**THE PROBLEM**
For each statement, say yes or no to whether it agrees with the reply to John K that follows, and quote the words of the reply that decide it. 1. The writer believes John K means to cause harm. 2. The writer names Kenneth Clark's doll experiment as a place to examine how images, merchandising, and culture interact. 3. The writer supports censorship.

**TEXT SHOWN**

John K wrote: "Cartoonists and comedians make fun of everything. That doesn't mean we are condemning whole groups of people every time we acknowledge obvious cultural traits.
This thread proves my point of everyday common insanities that we take for granted, like political "correctness"."
John, there's a fine line between acknowledging culture and mocking it. A very fine line. What you're offering is - and you have a bad habit of doing this - a broad generalization where culture, art, and license to interpret are given free reign to interact. I don't think you mean any harm, but that doesn't mean that it's harmless.
I've brought things like this up before and you've waived it away as "mysticism." Your refusal to actually investigate the finer points of your arguments weakens your emphasis that no harm is being done. If you're right, then why not really examine such facets of art-culture interaction? Why not consult outside data and scholarly sources?
Kenneth Clark's famous doll experiment is a great place to examine how images, merchandising, and culture interact in enormously harmful ways.
John K wrote: "Politically correct people are free to condemn the vast majority of humans who just act naturally. Shouldn't we be offended by them? Let's make laws against them."
Another broad generalization in which all "politically correct people" are misers, undermining your sense of fun, and threatening to make the world PG-13.
That's nonsense and you know it.
I'm not supporting censorship. My stance is this: before we jump to ANY conclusions about the effects of art of people, culture, etc., we should make an honest examination of things. IS an image offensive? If it's considered offensive, why? Are there arguments to be made on both sides?

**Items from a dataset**
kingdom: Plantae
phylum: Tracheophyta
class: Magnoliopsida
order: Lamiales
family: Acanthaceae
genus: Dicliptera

**THE COMPLETED TASK**
1. No: "I don't think you mean any harm, but that doesn't mean that it's harmless."
2. Yes: "Kenneth Clark's famous doll experiment is a great place to examine how images, merchandising, and culture interact in enormously harmful ways."
3. No: "I'm not supporting censorship."